What is being asked: Starting at the line that contains "More About News", reproduce every line through the end of the entries below, with no pictures in the copy.
<<<<
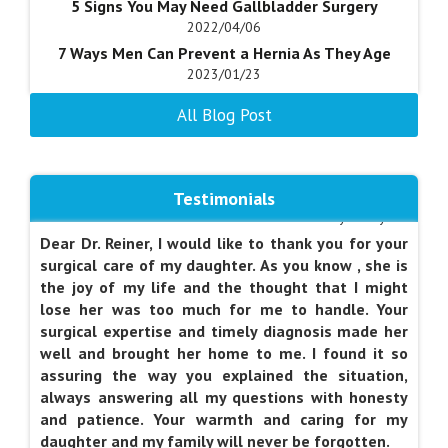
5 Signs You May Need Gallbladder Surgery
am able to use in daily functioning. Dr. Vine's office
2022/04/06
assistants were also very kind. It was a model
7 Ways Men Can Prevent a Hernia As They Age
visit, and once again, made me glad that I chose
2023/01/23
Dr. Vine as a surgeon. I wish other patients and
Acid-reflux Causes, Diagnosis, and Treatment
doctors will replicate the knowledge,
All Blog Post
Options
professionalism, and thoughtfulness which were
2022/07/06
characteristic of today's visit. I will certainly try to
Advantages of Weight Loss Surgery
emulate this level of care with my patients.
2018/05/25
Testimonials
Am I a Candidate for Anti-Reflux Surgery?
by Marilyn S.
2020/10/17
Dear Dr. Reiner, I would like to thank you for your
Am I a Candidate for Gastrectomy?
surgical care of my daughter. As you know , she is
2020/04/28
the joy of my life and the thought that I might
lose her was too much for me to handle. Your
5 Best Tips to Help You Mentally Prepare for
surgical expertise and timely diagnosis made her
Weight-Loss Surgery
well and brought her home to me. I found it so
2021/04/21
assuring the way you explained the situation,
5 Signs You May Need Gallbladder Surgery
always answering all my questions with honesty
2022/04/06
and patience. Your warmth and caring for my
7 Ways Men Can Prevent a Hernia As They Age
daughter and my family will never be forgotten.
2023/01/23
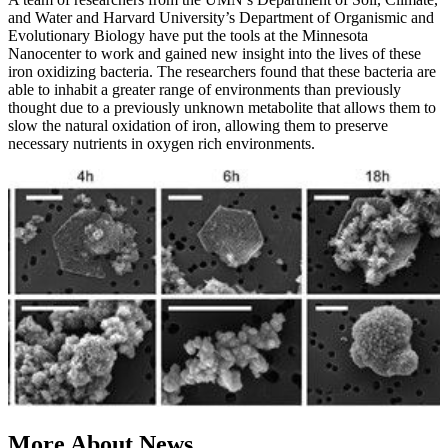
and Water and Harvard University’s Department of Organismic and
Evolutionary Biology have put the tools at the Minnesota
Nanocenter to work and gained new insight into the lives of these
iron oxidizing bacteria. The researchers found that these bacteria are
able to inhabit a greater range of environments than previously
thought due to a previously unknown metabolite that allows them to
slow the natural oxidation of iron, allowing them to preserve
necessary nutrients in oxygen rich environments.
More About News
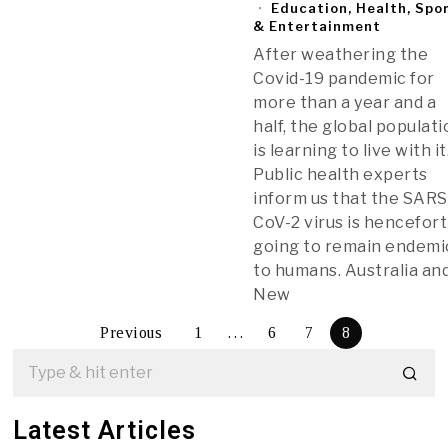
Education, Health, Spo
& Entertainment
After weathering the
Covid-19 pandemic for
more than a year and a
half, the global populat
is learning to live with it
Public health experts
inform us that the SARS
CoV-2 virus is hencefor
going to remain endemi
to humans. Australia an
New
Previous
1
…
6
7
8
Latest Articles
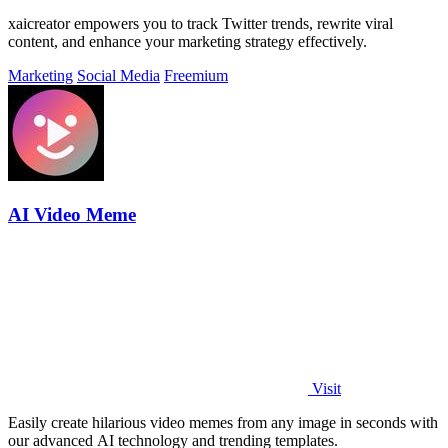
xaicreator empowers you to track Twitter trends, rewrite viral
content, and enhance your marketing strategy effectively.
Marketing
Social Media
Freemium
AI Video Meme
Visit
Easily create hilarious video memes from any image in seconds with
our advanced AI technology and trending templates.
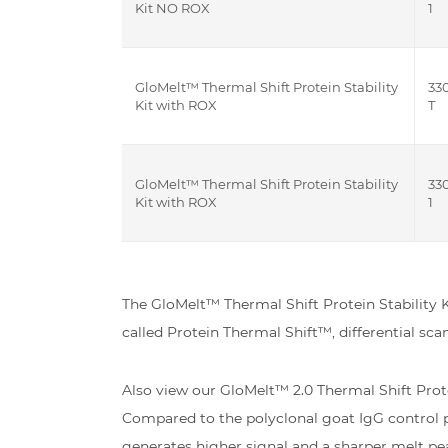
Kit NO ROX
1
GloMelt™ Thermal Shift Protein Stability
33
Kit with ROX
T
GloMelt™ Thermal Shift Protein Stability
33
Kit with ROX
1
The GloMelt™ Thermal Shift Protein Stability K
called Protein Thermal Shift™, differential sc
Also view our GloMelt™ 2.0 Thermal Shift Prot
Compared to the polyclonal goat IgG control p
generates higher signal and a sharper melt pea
>>>>
Task answer:
More About News
Education, Health, Spo
& Entertainment
After weathering the
Covid-19 pandemic for
more than a year and a
half, the global populat
is learning to live with it
Public health experts
inform us that the SARS
CoV-2 virus is hencefor
going to remain endemi
to humans. Australia an
New
Previous
1
…
6
7
8
Latest Articles
xaicreator empowers you to track Twitter trends, rewrite viral
content, and enhance your marketing strategy effectively.
Marketing
Social Media
Freemium
AI Video Meme
Visit
Easily create hilarious video memes from any image in seconds with
our advanced AI technology and trending templates.
Kit NO ROX
1
GloMelt™ Thermal Shift Protein Stability
33
Kit with ROX
T
GloMelt™ Thermal Shift Protein Stability
33
Kit with ROX
1
The GloMelt™ Thermal Shift Protein Stability K
called Protein Thermal Shift™, differential sc
Also view our GloMelt™ 2.0 Thermal Shift Prot
Compared to the polyclonal goat IgG control p
generates higher signal and a sharper melt pea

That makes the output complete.